━━━ EXERCISE MATERIALS ━━━

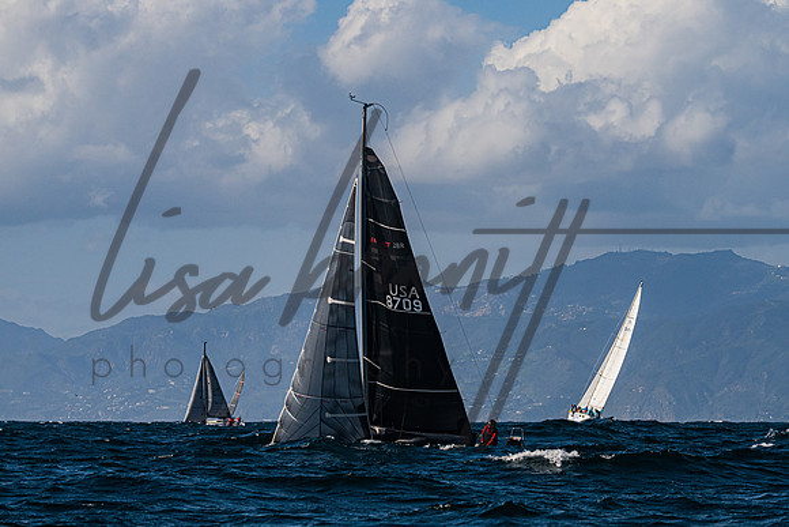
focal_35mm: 196
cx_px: 433
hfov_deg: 10.5
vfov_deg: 7.0
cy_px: 224
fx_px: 4287
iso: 320
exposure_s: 1/5000
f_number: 6.3
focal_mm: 145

━━━

- _EXERCISE_: Using the material above, retype each entry exactly and omit the pictures.

- _RESPONSE TO THIS TASK_:
focal_35mm: 196
cx_px: 433
hfov_deg: 10.5
vfov_deg: 7.0
cy_px: 224
fx_px: 4287
iso: 320
exposure_s: 1/5000
f_number: 6.3
focal_mm: 145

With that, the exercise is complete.